The requirements for matching ESG funds are described in section 576.201 of the ESG Interim Rule, and the requirements for documenting matching contributions are described in section 576.500(o).
In general, federal (other than ESG), state, local, or private funds may be used to satisfy the requirement that the recipient provide matching contributions to ESG, so long as the following conditions are met:
- The matching funds are contributed to the ESG program and expended for the recipient or subrecipient’s allowable ESG costs.*
- If the matching funds are from another federal program, there is no specific statutory prohibition on using those funds as match;
- The matching funds are used in accordance with all requirements that apply to ESG grant funds, except for the expenditure limits in 24 CFR 576.100. This includes requirements such as documentation requirements, eligibility requirements, and eligible costs.
- The matching funds are expended (that is, the allowable cost is incurred) after the date HUD signs the grant agreement for the ESG funds being matched.
- The matching funds are expended by the expenditure deadline that applies to the ESG funds being matched;
- The matching funds have not been and will not be used to match any other Federal program’s funds nor any other ESG grant;
- The recipient does not use ESG funds to meet the other program's matching requirements; and
- The recipient keeps records of the source and use of the matching funds, including the particular fiscal year ESG grant for which the matching contribution is counted.
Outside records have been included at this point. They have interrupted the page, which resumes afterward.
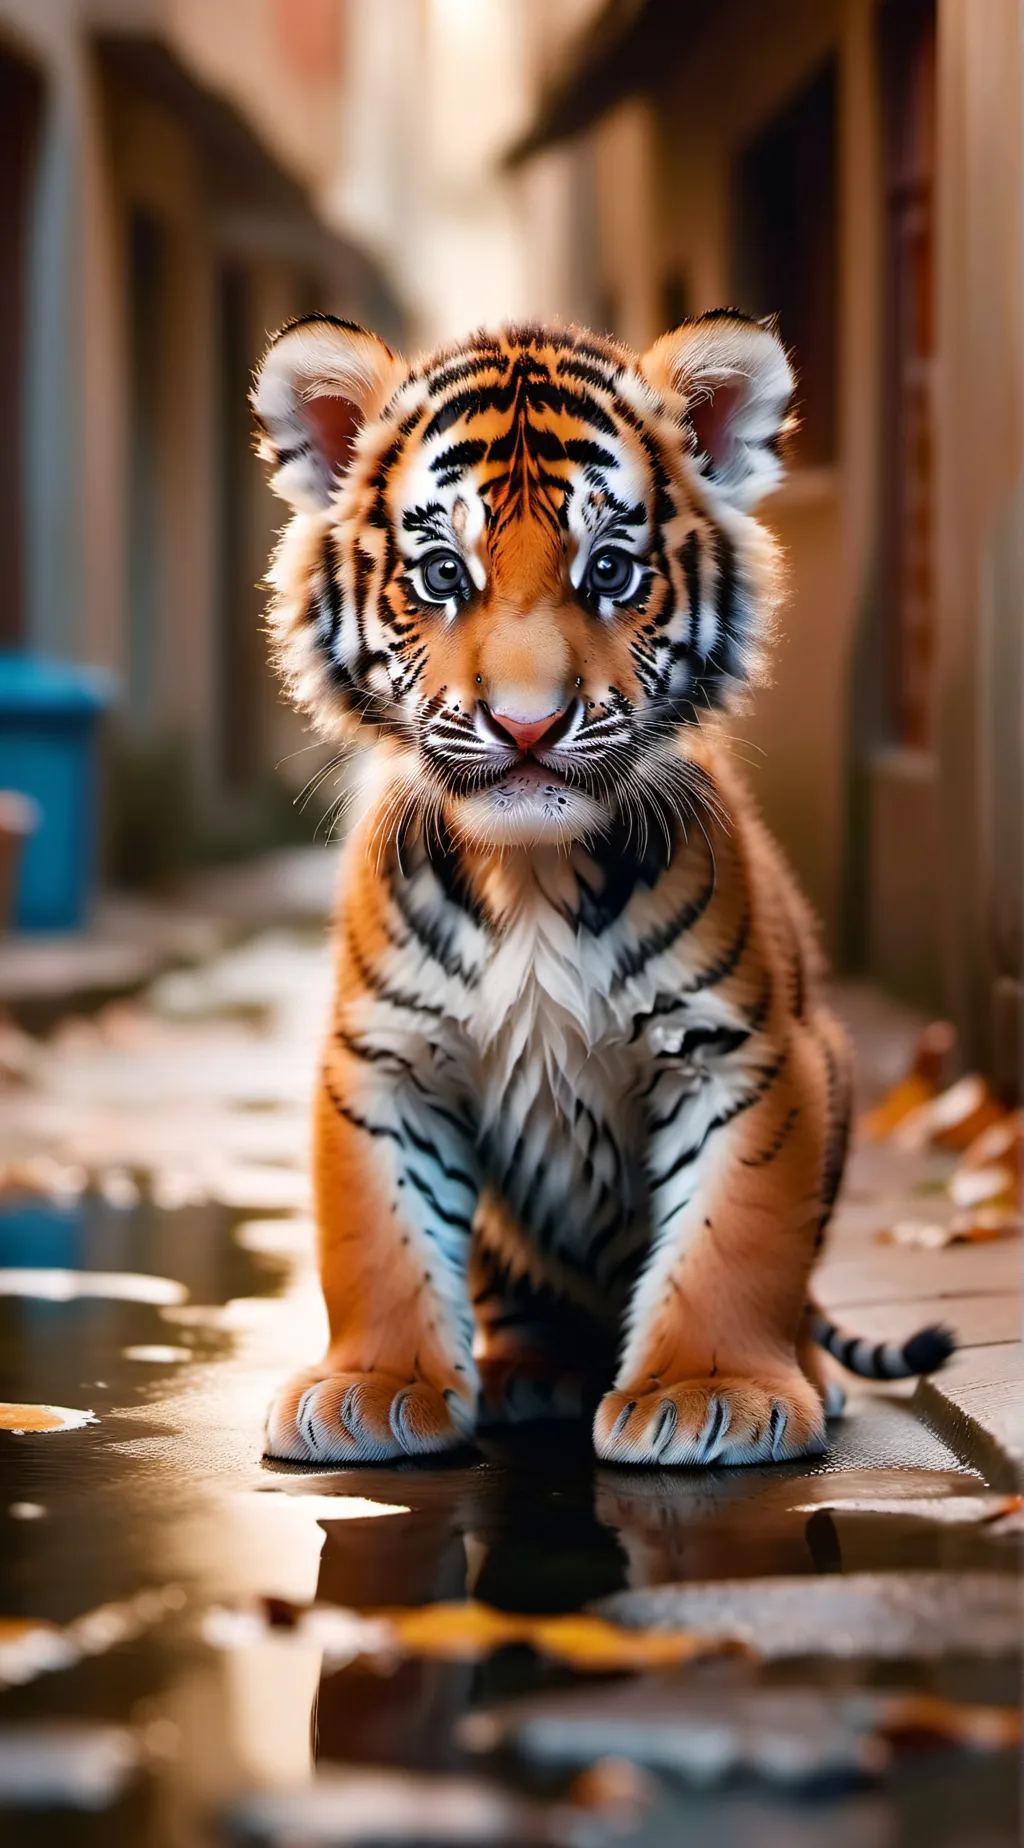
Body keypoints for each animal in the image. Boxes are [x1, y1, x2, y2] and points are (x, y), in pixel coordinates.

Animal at [252, 310, 954, 1467]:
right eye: (441, 574)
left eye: (612, 570)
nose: (528, 724)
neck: (531, 867)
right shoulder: (386, 1058)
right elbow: (375, 1236)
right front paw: (374, 1386)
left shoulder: (744, 1052)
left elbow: (736, 1235)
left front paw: (710, 1391)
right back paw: (526, 1372)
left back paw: (802, 1376)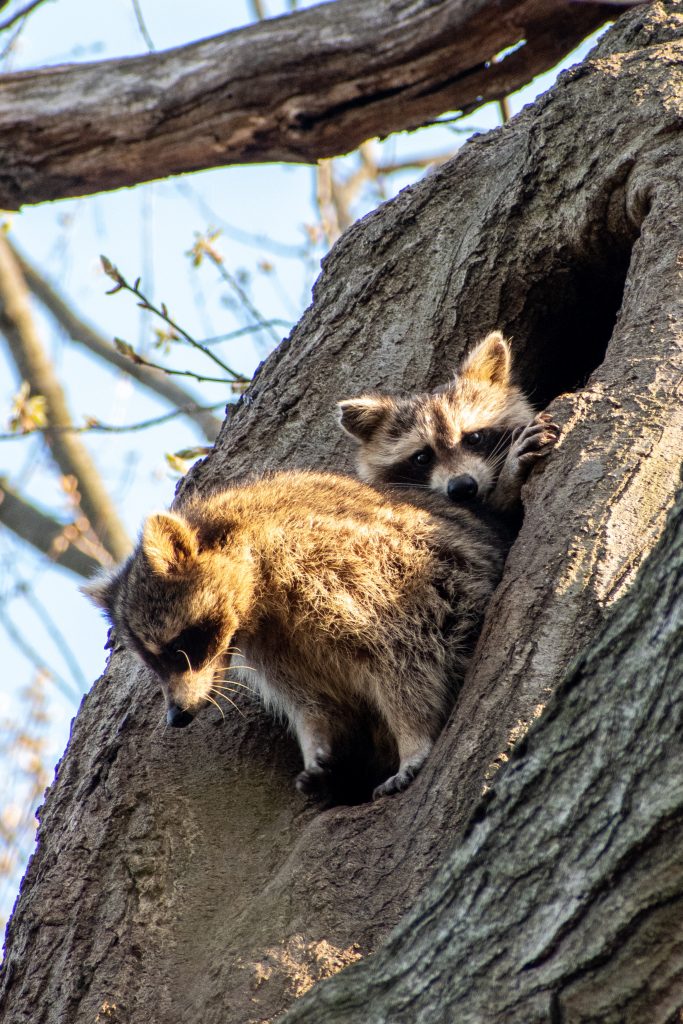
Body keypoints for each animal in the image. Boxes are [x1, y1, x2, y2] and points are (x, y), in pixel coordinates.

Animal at [85, 471, 509, 801]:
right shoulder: (272, 644)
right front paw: (318, 743)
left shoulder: (353, 568)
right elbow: (314, 701)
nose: (176, 716)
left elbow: (406, 654)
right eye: (153, 663)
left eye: (178, 647)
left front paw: (414, 740)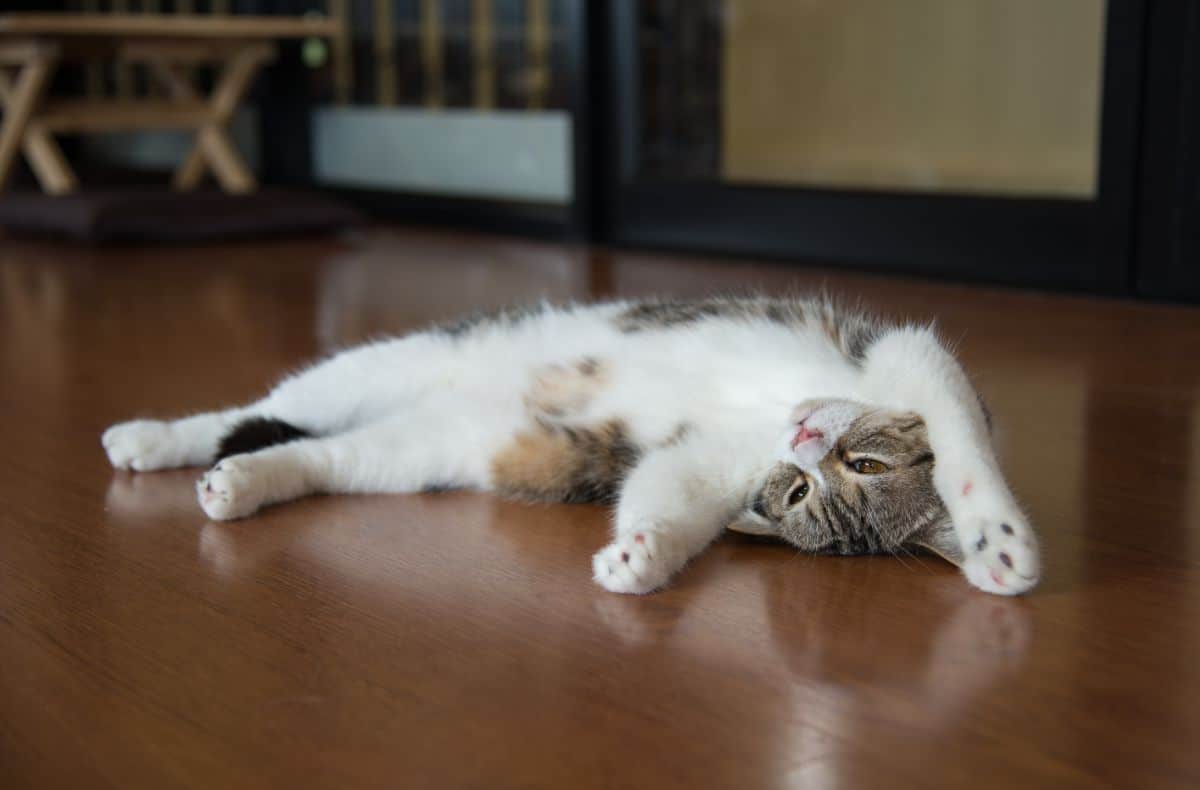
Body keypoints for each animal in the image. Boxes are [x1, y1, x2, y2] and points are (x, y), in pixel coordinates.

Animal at [103, 294, 1041, 590]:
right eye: (862, 461)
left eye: (803, 492)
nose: (806, 435)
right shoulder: (903, 354)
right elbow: (963, 435)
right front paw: (999, 539)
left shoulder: (706, 462)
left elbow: (668, 494)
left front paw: (641, 557)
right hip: (385, 362)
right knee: (263, 404)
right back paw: (149, 436)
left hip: (424, 449)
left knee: (319, 454)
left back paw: (239, 483)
*Note: because the matching funds are contributed to the ESG program and expended for the recipient or subrecipient’s allowable ESG costs, the following are not allowed to be used as match:
- SNAP benefits (food stamps), because the funds are being used to cover the program participant’s costs;
- Housing Choice Vouchers, because the funds are used to pay the PHA’s obligations under its Housing Assistance Payment contract with the owner; and
- The tenant’s portion of the rent, because this amount is the tenant’s obligation.
Please also note the following:
- HUD’s matching requirement applies to the recipient. HUD provides the recipient with the discretion to pass that requirement on to subrecipients.
- The matching funds are provided based on the total grant amount and do not have to be provided on a component-by-component basis. For example, if a recipient is spending $10,000 on HMIS, they do not need to find $10,000 in data collection funds from another source to use as match.
- HOME-TBRA funds cannot be used as match because the requirements for rental assistance are significantly different between the two programs. In particular, under the HOME TBRA program (24 CFR parts 92.209 and 92.253), a PJ and its subrecipient(s) may not require a program participant to accept any services (a PJ and its subrecipient(s) may offer services, but cannot require them). In contrast, when providing ESG homelessness prevention or rapid re-housing assistance to a program participant, the recipient or subrecipient must require the program participant to meet with a case manager not less than once per month to assist the program participant in ensuring long-term housing stability and develop a plan to assist the program participant to retain permanent housing after the ESG assistance ends (24 CFR 576.401(e)). Because of these differences in the two programs, HOME TBRA funds may not be used as Match for the ESG funds.
- SHP funds generally cannot be used as match, because very few activity costs are allowable under both SHP and ESG. However, in some cases, such as where SHP funds are used for HMIS or street outreach costs that are allowable under ESG, SHP funds can be counted as match in accordance with conditions 1-8 above. Please note, however, that HMIS costs are only eligible to be used as match under ESG if they are eligible under section 576.107 and allocable to the ESG program, whether charged as direct costs or indirect costs. If the SHP HMIS funds are being used to pay for SHP projects’ data entry, those data entry costs are not allocable to the ESG program and the funds used cannot be counted as match.